Saved entries:
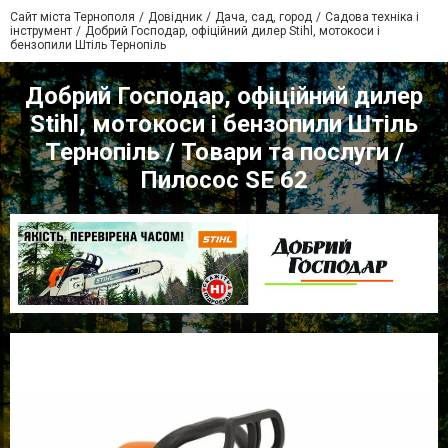
Сайт міста Тернополя
Довідник
Дача, сад, город
Садова техніка і
інструмент
Добрий Господар, офіційний дилер Stihl, мотокоси і
бензопили Штіль Тернопіль
Добрий Господар, офіційний дилер
Stihl, мотокоси і бензопили Штіль
Тернопіль / Товари та послуги /
Пилосос SE 62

#### REQUIRED ACTION:
Please pull every line of text from the rows above, copying each one character for character, and leave the pictures out of your answer.

#### EXERCISE RESULT:
Сайт міста Тернополя
Довідник
Дача, сад, город
Садова техніка і
інструмент
Добрий Господар, офіційний дилер Stihl, мотокоси і
бензопили Штіль Тернопіль
Добрий Господар, офіційний дилер
Stihl, мотокоси і бензопили Штіль
Тернопіль / Товари та послуги /
Пилосос SE 62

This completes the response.